7. The moisture drying device of claim 6, wherein the annular baffle (118) comprises a first arcuate section (1181) and a second arcuate section (1182) connected, the first arcuate section (1181) has a height less than the second arcuate section (1182), the top end of the first arcuate section (1181) is connected to the cover plate (14), the second arcuate section (1182) is abutted to the second housing (12) and located below the fluid inlet (111), and the second arcuate section (1182) and the second housing (12) enclose the water return cavity (105).

8. The moisture drying device of claim 7, wherein the runner housing (10) further comprises an end baffle (119), the end baffle (119) being connected to the second arcuate section (1182), one end of the end baffle (119) being in abutment with the second housing (12) and the other end being in abutment with the cover plate (14).

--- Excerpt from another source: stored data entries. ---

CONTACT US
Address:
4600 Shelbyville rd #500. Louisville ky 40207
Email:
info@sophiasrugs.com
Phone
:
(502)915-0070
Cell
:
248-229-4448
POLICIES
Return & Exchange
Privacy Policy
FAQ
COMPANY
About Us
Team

9. The wet gas drying apparatus according to claim 1 or 2, wherein a cooling water inlet (114) and a cooling water outlet (115) are provided on the flow passage housing (10), the cooling water inlet (114) being used for introducing cooling water into the cooling flow passage (103), and the cooling water outlet (115) being used for discharging cooling water in the cooling flow passage (103).

10. A dishwasher comprising a liner, characterized in that it further comprises a moisture drying device according to any one of claims 1-9, both the fluid inlet (111) and the return (112) being in communication with the liner.